:: Work instruction ::
Within this listing, how many lines carry the string "Right"? State the number only.

:: Data ::
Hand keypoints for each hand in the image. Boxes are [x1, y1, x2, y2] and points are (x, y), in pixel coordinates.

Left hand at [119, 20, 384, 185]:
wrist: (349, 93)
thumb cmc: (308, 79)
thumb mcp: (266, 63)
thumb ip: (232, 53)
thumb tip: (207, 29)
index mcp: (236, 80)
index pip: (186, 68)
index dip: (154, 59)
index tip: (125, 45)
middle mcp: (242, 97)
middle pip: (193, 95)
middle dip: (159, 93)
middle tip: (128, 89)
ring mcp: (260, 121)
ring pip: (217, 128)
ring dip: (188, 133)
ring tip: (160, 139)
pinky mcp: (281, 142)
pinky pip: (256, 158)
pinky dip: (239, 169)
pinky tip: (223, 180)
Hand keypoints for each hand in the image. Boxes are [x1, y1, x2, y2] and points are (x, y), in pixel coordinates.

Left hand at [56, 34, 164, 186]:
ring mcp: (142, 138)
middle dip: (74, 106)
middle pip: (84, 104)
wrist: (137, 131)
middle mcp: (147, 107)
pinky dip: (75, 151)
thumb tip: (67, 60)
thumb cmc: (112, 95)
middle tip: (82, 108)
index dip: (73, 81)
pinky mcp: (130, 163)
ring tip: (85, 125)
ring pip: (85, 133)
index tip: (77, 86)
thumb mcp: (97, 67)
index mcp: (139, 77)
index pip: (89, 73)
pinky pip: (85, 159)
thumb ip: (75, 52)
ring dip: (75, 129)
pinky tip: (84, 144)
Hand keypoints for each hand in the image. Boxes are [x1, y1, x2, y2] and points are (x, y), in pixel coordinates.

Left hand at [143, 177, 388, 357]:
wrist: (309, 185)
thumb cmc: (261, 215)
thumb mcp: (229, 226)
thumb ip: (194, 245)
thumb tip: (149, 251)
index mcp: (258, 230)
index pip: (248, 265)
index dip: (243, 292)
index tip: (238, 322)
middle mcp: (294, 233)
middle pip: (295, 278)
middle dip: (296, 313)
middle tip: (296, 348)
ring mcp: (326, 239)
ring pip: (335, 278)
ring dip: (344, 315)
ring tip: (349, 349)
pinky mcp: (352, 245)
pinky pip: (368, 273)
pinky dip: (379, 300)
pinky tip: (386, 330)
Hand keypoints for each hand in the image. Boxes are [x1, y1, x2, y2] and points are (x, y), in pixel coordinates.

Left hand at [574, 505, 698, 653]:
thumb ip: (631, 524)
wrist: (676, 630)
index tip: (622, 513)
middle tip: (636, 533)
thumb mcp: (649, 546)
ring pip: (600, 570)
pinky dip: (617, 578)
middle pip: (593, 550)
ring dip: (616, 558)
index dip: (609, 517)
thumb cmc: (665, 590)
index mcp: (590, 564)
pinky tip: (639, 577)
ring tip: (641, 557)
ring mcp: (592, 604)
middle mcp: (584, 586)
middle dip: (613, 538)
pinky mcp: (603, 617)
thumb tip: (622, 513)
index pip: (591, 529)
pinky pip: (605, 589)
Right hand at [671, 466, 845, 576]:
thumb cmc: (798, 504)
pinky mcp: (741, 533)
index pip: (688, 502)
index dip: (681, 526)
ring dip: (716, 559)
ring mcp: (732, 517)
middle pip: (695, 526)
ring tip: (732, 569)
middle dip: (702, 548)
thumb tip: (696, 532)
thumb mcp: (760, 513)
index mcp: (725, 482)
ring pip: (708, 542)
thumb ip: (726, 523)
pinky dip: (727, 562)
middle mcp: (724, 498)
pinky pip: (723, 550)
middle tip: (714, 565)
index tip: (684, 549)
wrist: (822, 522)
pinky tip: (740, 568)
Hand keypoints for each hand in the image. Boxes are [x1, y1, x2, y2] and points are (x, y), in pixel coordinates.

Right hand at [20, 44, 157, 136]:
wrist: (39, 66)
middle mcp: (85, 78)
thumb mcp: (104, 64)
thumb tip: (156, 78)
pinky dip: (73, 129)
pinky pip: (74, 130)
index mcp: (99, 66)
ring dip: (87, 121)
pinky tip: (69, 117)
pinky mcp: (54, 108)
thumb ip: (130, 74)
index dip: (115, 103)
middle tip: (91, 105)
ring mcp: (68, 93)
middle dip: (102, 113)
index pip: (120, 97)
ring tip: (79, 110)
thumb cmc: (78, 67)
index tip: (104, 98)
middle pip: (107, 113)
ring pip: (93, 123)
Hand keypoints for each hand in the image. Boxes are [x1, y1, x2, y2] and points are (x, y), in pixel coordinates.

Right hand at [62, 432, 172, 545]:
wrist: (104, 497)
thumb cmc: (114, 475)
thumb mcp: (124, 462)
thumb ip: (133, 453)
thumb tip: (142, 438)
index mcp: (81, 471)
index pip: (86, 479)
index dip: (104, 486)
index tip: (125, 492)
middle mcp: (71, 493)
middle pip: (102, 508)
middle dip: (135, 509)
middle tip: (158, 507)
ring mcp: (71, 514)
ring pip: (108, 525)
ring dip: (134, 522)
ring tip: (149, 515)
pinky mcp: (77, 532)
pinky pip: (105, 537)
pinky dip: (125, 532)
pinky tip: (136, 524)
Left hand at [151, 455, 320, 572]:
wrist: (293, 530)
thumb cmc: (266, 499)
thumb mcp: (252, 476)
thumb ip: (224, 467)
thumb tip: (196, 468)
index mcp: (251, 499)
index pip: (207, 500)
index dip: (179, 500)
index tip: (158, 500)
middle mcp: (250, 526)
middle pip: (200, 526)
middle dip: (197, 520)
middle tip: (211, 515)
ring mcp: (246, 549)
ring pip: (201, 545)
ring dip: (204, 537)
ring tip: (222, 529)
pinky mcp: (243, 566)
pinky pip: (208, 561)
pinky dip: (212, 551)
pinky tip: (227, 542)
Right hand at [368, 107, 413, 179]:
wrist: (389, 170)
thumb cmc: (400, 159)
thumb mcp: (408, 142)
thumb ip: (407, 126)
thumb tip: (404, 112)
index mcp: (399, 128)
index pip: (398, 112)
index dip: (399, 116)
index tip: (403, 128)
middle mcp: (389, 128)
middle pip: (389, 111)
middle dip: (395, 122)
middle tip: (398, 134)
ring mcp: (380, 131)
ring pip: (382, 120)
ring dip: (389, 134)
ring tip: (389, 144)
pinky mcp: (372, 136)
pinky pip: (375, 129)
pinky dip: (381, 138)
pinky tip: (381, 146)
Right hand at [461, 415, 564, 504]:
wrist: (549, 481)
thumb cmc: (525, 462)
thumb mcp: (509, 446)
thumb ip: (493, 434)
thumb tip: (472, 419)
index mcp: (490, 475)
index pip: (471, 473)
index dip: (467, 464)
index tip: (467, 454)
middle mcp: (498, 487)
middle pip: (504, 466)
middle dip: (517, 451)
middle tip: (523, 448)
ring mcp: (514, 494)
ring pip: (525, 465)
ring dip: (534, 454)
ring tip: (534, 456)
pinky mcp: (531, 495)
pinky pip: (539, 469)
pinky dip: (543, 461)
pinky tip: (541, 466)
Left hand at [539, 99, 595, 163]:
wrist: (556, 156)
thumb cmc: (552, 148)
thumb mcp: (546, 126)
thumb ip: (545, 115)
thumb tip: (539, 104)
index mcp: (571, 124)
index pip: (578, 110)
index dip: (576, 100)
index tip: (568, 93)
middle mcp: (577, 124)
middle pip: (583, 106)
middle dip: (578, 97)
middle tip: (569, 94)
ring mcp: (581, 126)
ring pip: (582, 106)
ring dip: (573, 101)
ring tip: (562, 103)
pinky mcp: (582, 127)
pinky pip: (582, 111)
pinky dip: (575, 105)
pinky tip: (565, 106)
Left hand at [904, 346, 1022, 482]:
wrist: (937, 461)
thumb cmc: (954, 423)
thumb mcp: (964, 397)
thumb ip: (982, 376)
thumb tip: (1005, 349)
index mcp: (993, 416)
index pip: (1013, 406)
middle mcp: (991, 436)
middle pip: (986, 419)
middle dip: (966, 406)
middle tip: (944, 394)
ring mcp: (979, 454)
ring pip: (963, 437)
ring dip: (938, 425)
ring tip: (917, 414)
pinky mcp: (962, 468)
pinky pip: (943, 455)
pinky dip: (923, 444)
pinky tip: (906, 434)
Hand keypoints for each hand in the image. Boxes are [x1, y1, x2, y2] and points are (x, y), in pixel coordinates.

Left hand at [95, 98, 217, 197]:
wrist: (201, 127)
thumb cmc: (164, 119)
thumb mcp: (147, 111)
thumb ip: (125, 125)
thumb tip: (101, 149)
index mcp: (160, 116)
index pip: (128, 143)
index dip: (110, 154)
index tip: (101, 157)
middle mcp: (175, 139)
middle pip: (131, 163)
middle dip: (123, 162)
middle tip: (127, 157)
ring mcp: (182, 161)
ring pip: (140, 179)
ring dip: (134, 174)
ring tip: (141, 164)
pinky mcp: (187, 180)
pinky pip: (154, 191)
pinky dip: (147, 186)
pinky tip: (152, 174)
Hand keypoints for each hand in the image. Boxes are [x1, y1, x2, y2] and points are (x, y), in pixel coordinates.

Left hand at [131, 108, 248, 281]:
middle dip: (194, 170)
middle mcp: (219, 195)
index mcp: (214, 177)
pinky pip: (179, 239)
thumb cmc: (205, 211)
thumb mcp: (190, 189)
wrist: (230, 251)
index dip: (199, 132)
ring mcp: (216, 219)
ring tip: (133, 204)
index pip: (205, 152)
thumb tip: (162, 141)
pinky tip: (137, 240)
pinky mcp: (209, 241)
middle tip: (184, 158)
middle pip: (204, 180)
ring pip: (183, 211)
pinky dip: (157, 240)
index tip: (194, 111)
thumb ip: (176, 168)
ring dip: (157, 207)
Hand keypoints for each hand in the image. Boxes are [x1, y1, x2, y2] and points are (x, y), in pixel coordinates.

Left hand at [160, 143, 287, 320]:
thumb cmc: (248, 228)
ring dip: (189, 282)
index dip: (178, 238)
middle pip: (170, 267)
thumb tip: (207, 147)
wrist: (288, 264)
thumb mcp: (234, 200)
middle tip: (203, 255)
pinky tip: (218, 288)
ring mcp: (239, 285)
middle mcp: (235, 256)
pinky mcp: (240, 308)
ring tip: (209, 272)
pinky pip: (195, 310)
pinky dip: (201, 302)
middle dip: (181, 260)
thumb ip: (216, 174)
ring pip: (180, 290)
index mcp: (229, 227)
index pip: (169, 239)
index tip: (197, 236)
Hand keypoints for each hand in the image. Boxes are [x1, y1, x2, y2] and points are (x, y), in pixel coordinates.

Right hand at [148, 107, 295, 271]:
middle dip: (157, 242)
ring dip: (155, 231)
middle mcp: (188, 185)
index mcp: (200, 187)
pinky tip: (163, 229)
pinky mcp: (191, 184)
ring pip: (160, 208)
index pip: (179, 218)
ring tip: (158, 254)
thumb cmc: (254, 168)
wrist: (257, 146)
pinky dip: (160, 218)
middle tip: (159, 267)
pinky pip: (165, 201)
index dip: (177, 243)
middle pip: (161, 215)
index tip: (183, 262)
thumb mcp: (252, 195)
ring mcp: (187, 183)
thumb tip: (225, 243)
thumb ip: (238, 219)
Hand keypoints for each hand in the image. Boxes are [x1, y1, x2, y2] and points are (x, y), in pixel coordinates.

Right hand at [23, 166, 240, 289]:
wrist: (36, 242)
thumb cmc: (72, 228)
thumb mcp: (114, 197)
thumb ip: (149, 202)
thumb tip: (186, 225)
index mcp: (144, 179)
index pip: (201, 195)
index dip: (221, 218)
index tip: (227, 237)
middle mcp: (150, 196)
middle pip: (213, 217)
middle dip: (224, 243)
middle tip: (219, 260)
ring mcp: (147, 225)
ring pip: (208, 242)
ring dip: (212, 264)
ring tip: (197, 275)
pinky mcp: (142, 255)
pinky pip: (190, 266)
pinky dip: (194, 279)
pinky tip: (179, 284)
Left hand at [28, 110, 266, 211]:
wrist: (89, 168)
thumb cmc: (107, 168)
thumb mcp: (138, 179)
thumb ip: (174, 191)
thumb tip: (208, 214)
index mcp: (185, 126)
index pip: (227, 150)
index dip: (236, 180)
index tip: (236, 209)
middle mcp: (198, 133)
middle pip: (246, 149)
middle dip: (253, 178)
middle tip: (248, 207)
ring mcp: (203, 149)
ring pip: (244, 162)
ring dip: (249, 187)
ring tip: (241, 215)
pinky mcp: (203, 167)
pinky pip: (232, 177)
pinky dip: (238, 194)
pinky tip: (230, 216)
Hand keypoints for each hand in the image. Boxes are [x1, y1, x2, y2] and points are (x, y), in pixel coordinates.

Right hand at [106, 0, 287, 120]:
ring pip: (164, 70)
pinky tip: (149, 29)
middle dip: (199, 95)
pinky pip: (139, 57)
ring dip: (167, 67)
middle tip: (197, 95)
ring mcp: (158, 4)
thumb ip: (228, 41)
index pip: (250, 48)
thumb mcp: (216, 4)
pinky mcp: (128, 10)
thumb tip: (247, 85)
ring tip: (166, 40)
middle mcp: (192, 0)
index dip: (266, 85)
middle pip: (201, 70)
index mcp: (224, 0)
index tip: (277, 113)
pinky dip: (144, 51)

:: Task answer ::
8